Delicious: a pound cake that's not too greasy, yet has an even crumb, filled with tangy lemon flavor and tart, sweet raspberries.
Worth the effort: making the raspberry swirl from fresh raspberries rather than a raspberry jam adds a delicious pop of tartness to the loaf cake.
Ingredients you'll need
Raspberry coulis:
- fresh raspberries: you can also use frozen
- granulated sugar: for sweetness
- lemon juice: adds a little acidity to balance out the sweetness
- cornstarch: for thickening up the coulis
Lemon loaf:
- eggs: separated separate egg whites from yolks while cold, and then brought up to room temperature
- all-purpose flour: regular plain flour; you can also use cake flour
- cornstarch: to add some lightness to the cake's texture; if using cake flour, you can omit
- baking powder: acts as a leavener; don't use baking soda
- lemon zest: for fragrance
- cream of tartar or use 1 teaspoon lemon juice or white vinegar
- granulated sugar divided (50g and 100g)
- salted butter: room temp
- whole milk: room temp
- lemon juice
- vanilla extract: use a high quality vanilla extract for the best flavor; for more lemony flavor, you can use a lemon oil extract instead
How to make it
Make the raspberry coulis
In a small saucepan, combine fresh raspberries, sugar and lemon juice.
Bring to a simmer over medium heat.
Strain the raspberry mixture through a sieve (discard the seeds) and return it to the saucepan.
Bring mixture up to a boil and add in the cornstarch slurry.

- DATASET EXTRACT -
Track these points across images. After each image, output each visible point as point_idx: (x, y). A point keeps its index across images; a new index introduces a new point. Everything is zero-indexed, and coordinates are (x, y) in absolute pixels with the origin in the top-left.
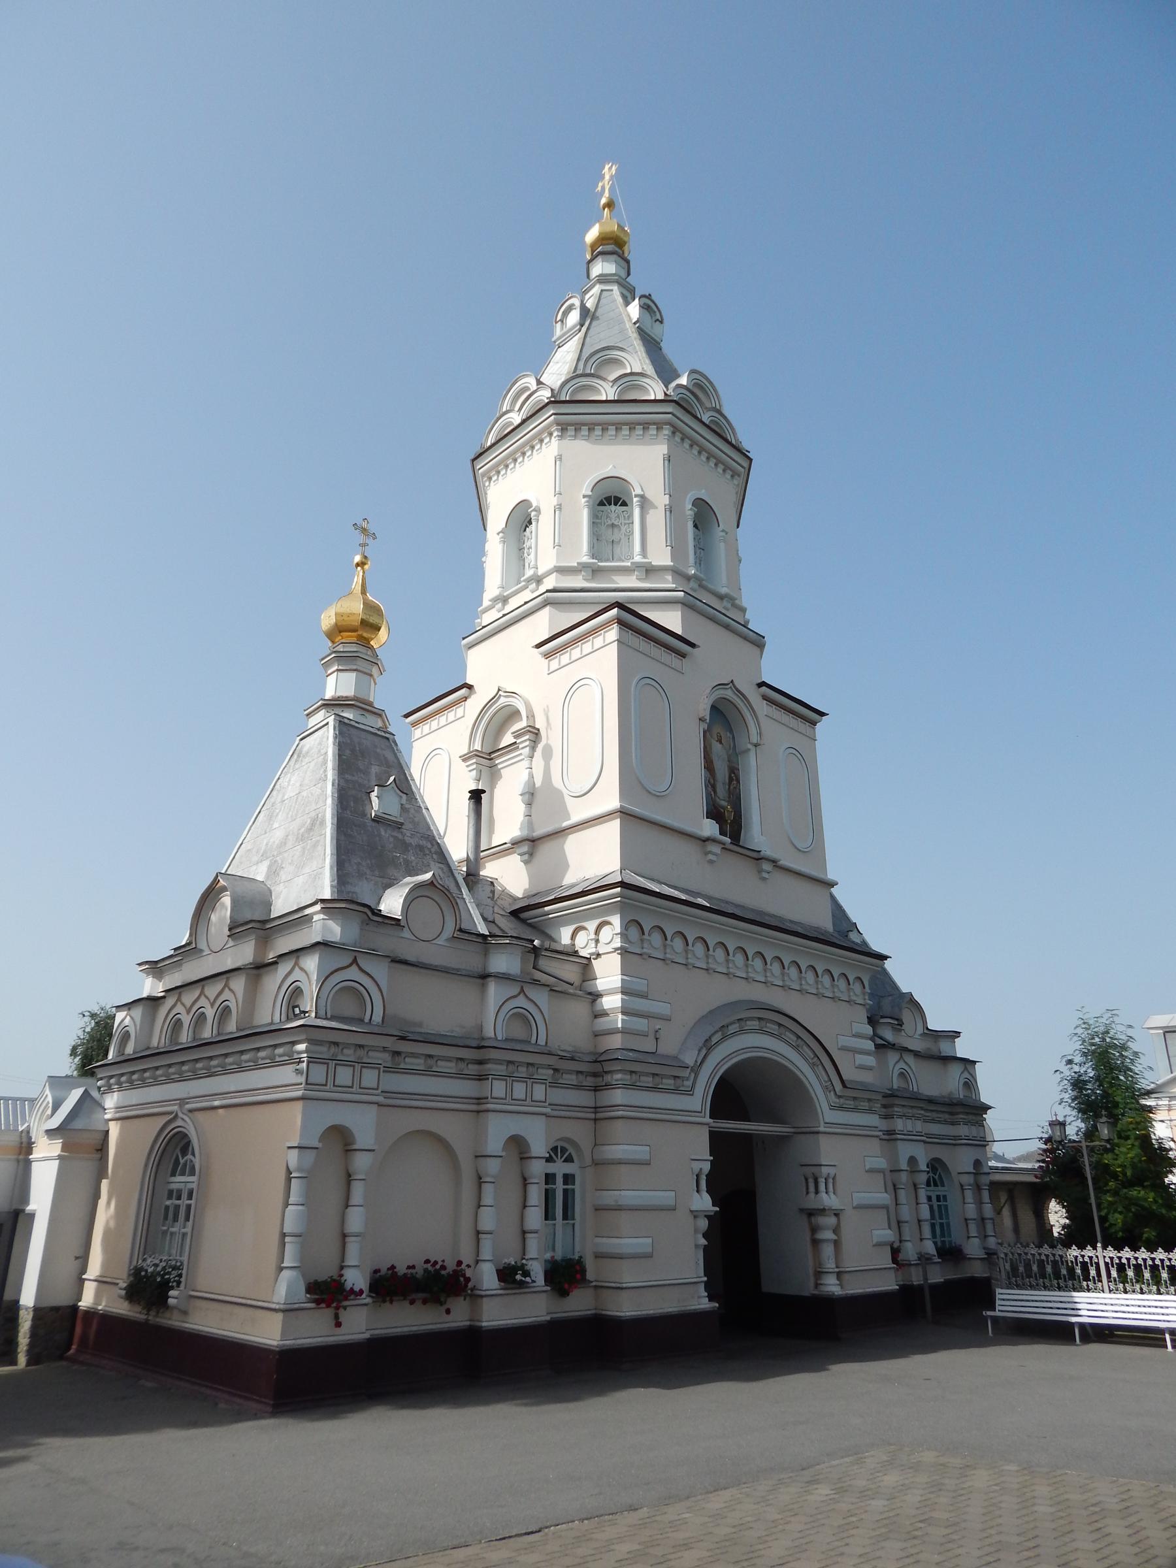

- WRITTEN INSTRUCTION 1 -
List every ingredient named under the raspberry coulis heading of the recipe.
- WRITTEN INSTRUCTION 2 -
According to the recipe, what can be used in place of cream of tartar?
- WRITTEN INSTRUCTION 3 -
For each statement, say whether it agrees with the recipe, and quote the words that decide it.
(a) Frozen raspberries may be used for the coulis.
(b) The lemon loaf calls for unsalted butter.
(c) The raspberry seeds go back into the saucepan after straining.

- TASK ANSWER 1 -
- fresh raspberries
- granulated sugar
- lemon juice
- cornstarch

- TASK ANSWER 2 -
1 teaspoon lemon juice or white vinegar.

- TASK ANSWER 3 -
(a) Yes: "fresh raspberries: you can also use frozen"
(b) No: "salted butter: room temp"
(c) No: "Strain the raspberry mixture through a sieve (discard the seeds) and return it to the saucepan."